Technology and telecoms giant SoftBank Group Corp.'s shares jumped 8.8%.

The government's 10-year bond yield also rose above 1.9%, it's highest since 2007.

Hong Kong's Hang Seng index (^HSI) reversed early trading losses, adding 0.2% to 25,816.50, led by gains for tech and consumer stocks. The Shanghai Composite index edged less than 0.1% higher, to 3,879.52.

South Korea's Kospi (^KS11) index fell 0.7% to 4,008.22, with weakness in tech and automotive stocks weighing on the benchmark.

Australia's S&P/ASX 200 (^AXJO) index recovered from a slump earlier in the day, adding less than 0.1% to 8,603.20.

Taiwan's Taiex index fell nearly 0.3%.

Read more here.

Bloomberg reports:

Oil held a gain as investors weighed the outlook for a ceasefire in Ukraine and the fallout from tensions between the US and Venezuela.

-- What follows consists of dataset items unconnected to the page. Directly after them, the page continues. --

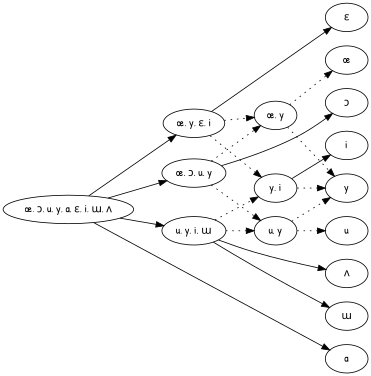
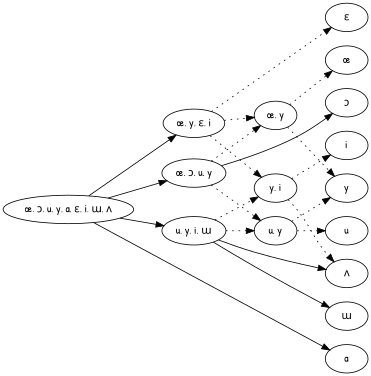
  digraph {
    fontname="Patrick Hand"
    rankdir=LR
    node [fontname="Patrick Hand"]
    edge [fontname="Patrick Hand" style=dotted]
    n1 [label="œ, y, ɛ, i"]
    n2 [label="u, y, i, ɯ"]
    n3 [label="œ, ɔ, u, y"]
    n4 [label="y, i"]
    n5 [label="œ, y"]
    n6 [label="u, y"]
    n7 [label=y]
    n8 [label="ɛ"]
    n9 [label="ɯ"]
    n10 [label="œ"]
    n11 [label=i]
    n12 [label=u]
    n13 [label="ɔ"]
    n14 [label=a]
    n15 [label="ʌ"]
    n16 [label="œ, ɔ, u, y, a, ɛ, i, ɯ, ʌ"]
    subgraph sub_1 {
      rank=same
      n1
      n2
      n3
    }
    subgraph sub_2 {
      rank=same
      n4
      n5
      n6
    }
    subgraph sub_3 {
      rank=same
      n7
      n8
      n9
      n10
      n11
      n12
      n13
      n14
      n15
    }
    n1 -> n4
    n1 -> n5
-   n1 -> n8 [style=""]
+   n1 -> n8
    n2 -> n4
    n2 -> n6
    n2 -> n9 [style=""]
    n2 -> n15 [style=""]
    n3 -> n5
    n3 -> n6
    n3 -> n13 [style=""]
-   n4 -> n7
-   n4 -> n11 [style=solid]
+   n4 -> n15
+   n4 -> n11
    n5 -> n7
    n5 -> n10
    n6 -> n7
    n6 -> n12
    n16 -> n1 [style=""]
    n16 -> n2 [style=""]
    n16 -> n3 [style=""]
    n16 -> n14 [style=""]
  }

Brent (BZ=F) traded below $63 a barrel after climbing 0.4% on Wednesday, while West Texas Intermediate (CL=F) was near $59. US President Donald Trump said a meeting between his envoy and President Vladimir Putin was “reasonably good” but acknowledged the outcome for a peace deal was uncertain.

Separately, Trump reiterated the US will start striking drug cartels on land in Venezuela very soon. American forces have been massing in the region, with the situation adding some risk premium to oil prices, partially offsetting concerns around a surplus that’s expected to swell to a record next year.